Одуванчики в инее (Зверева) - страница 161

Я не мог себе представить, о какой войне говорила Лялька Кукаразова, если этот бой был проигран. Если были потеряны все надежды, все двери закрыты. Мне хотелось не верить в окончательность поведанного нам о шаре. Мне хотелось думать, что Лялька Кукаразова все наврала, а я просто что-то не понял в устройстве шара. Но сомнения имели свойство закрадываться в душу только тогда, когда их совсем не жаловали. Сейчас же я стоял перед страшной хрустальной ясностью.

И в первый раз в жизни мне не хотелось опрометью нестись на чердак, на крышу. Не хотелось смотреть на свое зыбкое, отныне проклятое царство. В первый раз в жизни мне хотелось убежать как можно дальше от всего того, что я был обречен потерять.

И я бросился вниз. Запинаясь и оступаясь о зубастые ступеньки, хватаясь за колючие перила и обжигающие морозом стены. Дальше, главное, как можно дальше. И быстрее, чтобы не успеть ничего заметить и запомнить.

Я уже стал перепрыгивать через ступеньки, ни чуточки не боясь упасть и сломать себе шею.

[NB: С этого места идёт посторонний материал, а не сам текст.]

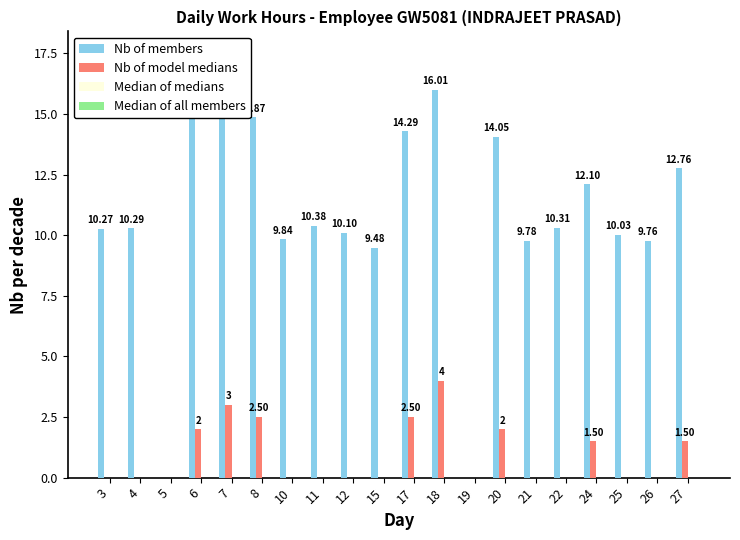

Is the value of Nb of model medians at 7 greater than the value of Nb of members at 4?

No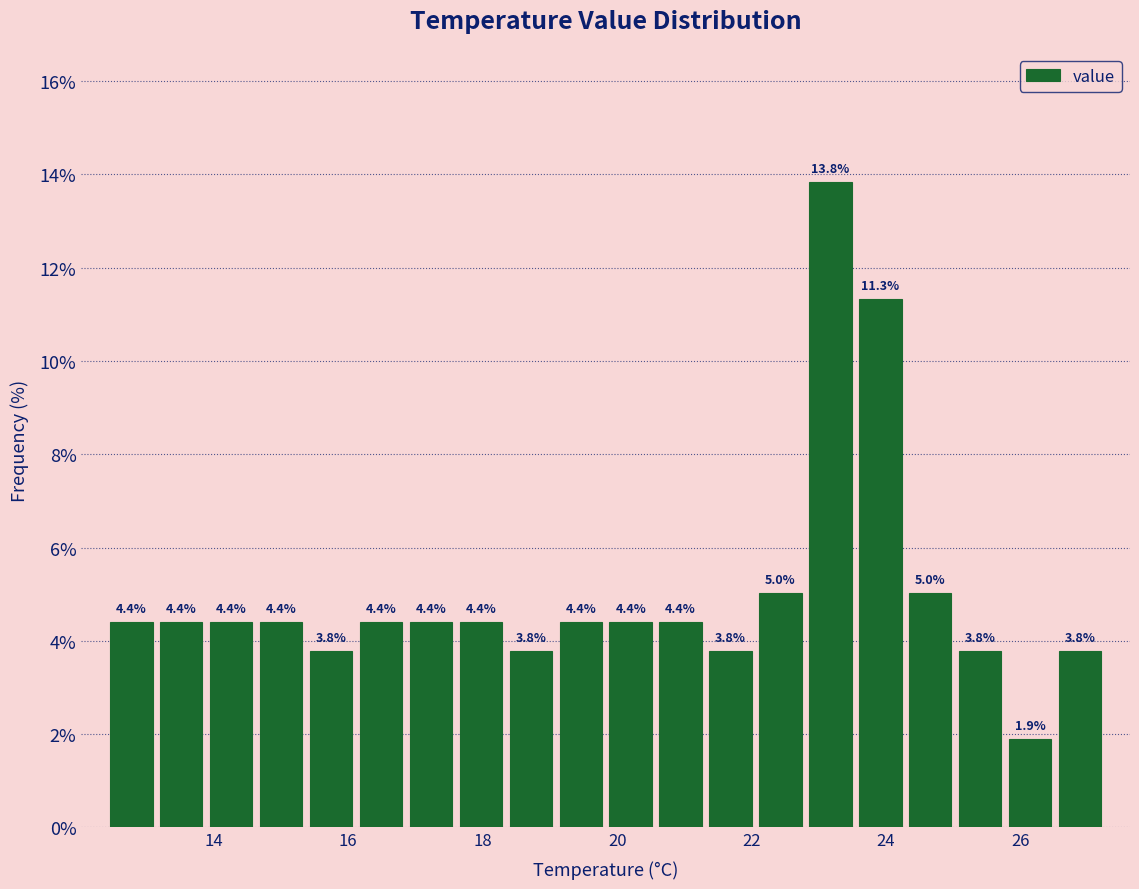

Read against the x-axis, roughly where is the centre of the tallest bar?

23.2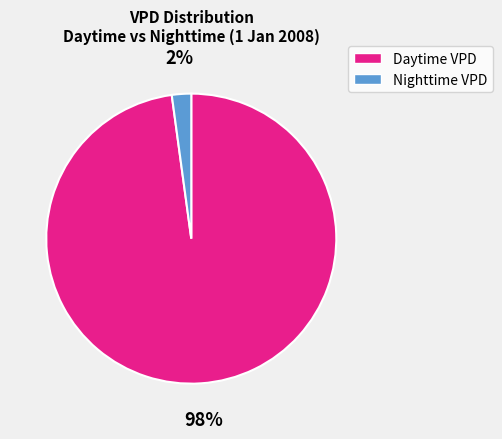

Count the number of slices in the pie.

2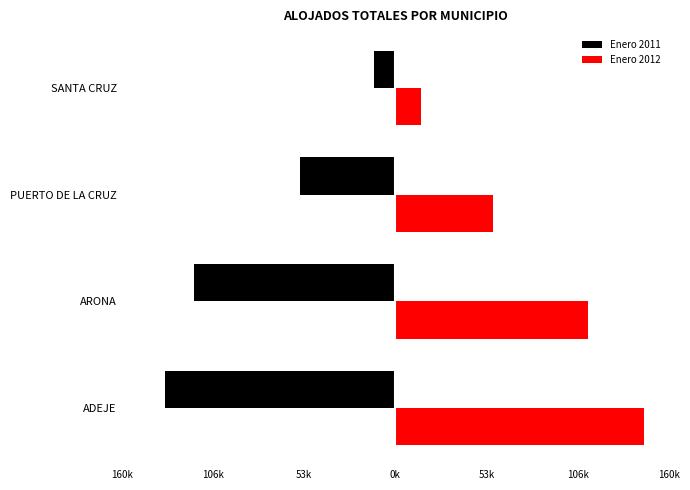

What is the average value of the Enero 2012 series?

82497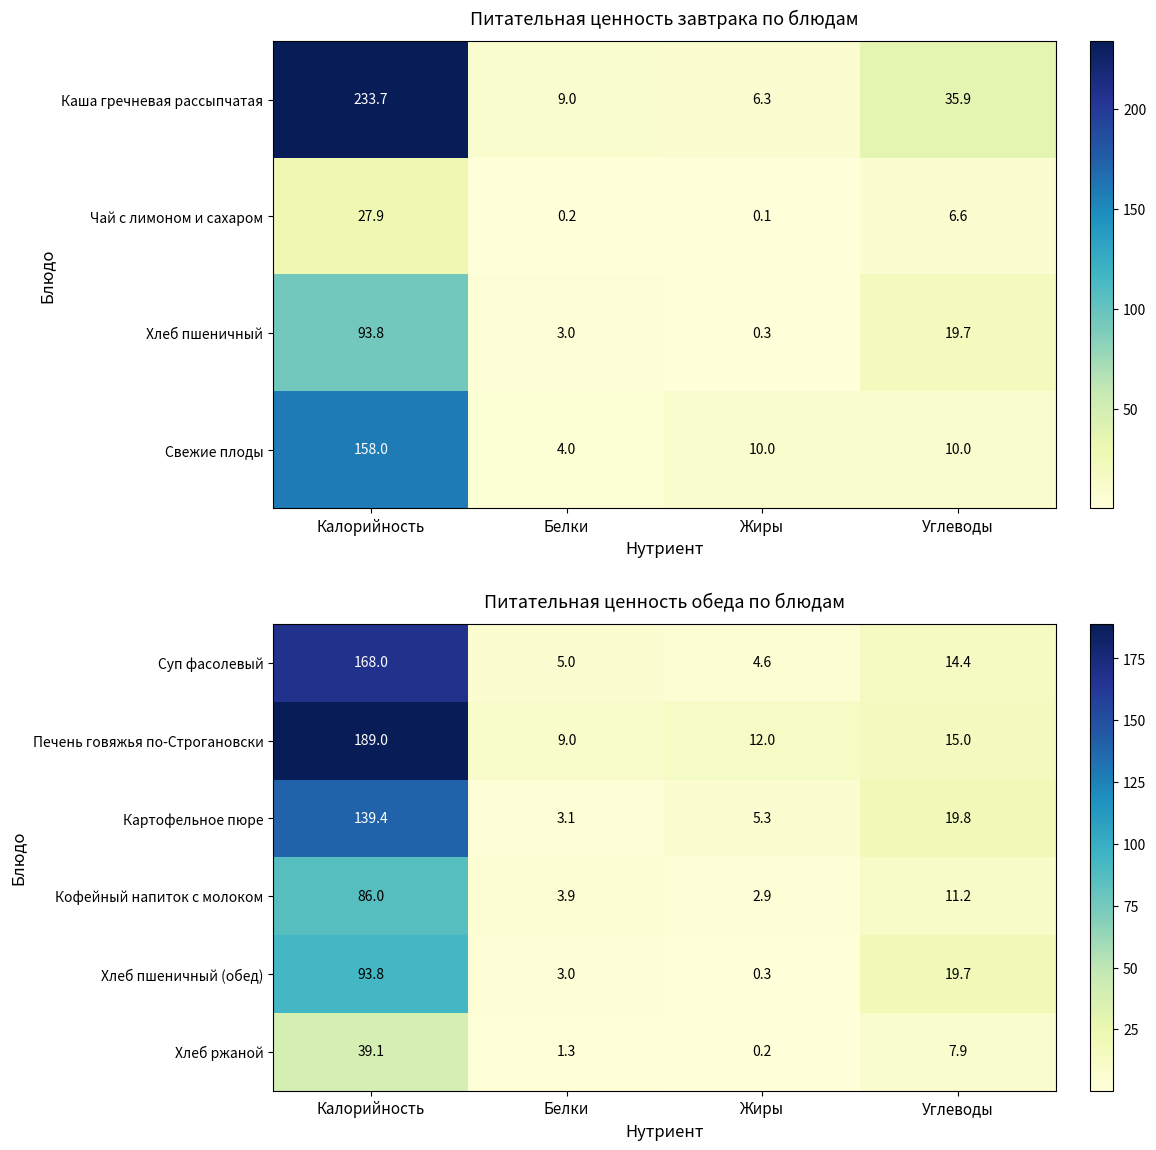

Where does the Картофельное пюре series first go above 19?

Калорийность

Я бежал все быстрее и быстрее. Меня заносило на крутых поворотах вокруг лифтовой клетки. Я прыгал и бежал, прыгал и бежал. И вдруг я остановился как вкопанный, еле удержав равновесие.

Передо мной стояла Сигимонда, сложив ветхие руки в кольцах на складках своей красной юбки, и твердо смотрела на меня. Яркие цветы на шерстяном платке, накинутом на ее плечи, горели на сером фоне подъезда. И горели ее спокойные глаза. Словно она хранила какую-то тайну, освещающую ее изнутри. Она ждала меня.

– Вот и пришло время нам поговорить, мальчик, – сказала она неожиданно звонким голосом, указала мне двумя пальцами следовать за ней и ступила обратно в свою квартиру.

Я переводил дыхание, пока мысли мои закручивались в смерч. Что это все означало? Откуда Сигимонда знала о нашем разговоре с Лялькой Кукаразовой и вообще, по всей видимости, обо всем на свете? Почему нам надо было с ней поговорить? Может, стоило уже просто махнуть на все рукой и бежать дальше? Но приоткрытая дверь затягивала меня в коридор Сигимонды с силой необоримого течения горной реки. И я решил дать этому потоку нести меня уже куда бы то ни было, отпустил мысленно корни, за которые держался, и меня затащило в темнеющую насыщенными красками щель.

Голова моя закружилась, как в водостоке, пол поплыл под ногами, и я ухватился за первый попавшийся предмет, чтобы не упасть. За мной дверь закрылась с таким дребезгом, что я был готов увидеть тысячи осколков ее желтоватого стекла, как только смогу снова что-либо разглядеть сквозь пеструю карусель, несущуюся перед моими глазами.